● BRIEF: From the article below on autism and facial clues, copy down word for word the part starting with "Adults With Autism Find" and going on through "perform a task.".

Adults With Autism Find It Hard to Recognize Facial Clues

A new study finds that adults with autism spectrum disorders (ASD) often struggle when they need to use facial clues to help perform a task.

Investigators from Brunel University London, found that while adults with ASD are able to recognize static faces, they are challenged when a task requires them to discriminate between sequences of facial motion or to use facial motion as a cue to identity.

This may result in difficulty recognizing social cues, unfamiliar people or even someone’s gender.

The research supports previous evidence to suggest that impairments in perceiving biological motion more generally may underlie difficulties in social interaction. Some have suggested that poor attention skills are at the root of the problem.

“Existing studies have suggested that biological motion deficits are accountable for impairment in social cognition, but there has been little investigation of facial motion when discussing adults with ASD,” said psychologist Dr. Justin O’Brien, one of the authors of the study.

● EXERCISE DATA:
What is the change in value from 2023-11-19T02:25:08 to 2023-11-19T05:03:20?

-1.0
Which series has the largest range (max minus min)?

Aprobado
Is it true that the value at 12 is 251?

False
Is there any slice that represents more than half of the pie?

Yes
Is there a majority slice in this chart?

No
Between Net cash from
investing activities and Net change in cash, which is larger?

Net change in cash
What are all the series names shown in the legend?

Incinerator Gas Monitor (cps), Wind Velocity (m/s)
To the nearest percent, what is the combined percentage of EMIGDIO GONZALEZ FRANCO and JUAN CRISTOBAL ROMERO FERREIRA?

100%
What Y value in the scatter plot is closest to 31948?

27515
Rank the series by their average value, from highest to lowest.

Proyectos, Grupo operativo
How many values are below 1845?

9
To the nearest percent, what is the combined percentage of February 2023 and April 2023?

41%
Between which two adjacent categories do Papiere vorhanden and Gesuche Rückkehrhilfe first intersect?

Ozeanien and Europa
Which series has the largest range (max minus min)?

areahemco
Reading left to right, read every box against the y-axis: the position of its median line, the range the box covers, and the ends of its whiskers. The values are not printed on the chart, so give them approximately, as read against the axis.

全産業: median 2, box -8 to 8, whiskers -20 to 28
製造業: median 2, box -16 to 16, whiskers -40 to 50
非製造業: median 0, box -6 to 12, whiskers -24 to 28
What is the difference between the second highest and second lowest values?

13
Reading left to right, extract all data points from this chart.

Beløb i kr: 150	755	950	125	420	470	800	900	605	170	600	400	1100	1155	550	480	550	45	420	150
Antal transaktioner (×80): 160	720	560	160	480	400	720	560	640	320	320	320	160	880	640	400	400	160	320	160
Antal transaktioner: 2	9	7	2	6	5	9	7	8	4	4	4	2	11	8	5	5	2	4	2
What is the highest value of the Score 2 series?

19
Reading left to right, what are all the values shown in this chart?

● RESPONSE FOR THIS EXERCISE:
Adults With Autism Find It Hard to Recognize Facial Clues

A new study finds that adults with autism spectrum disorders (ASD) often struggle when they need to use facial clues to help perform a task.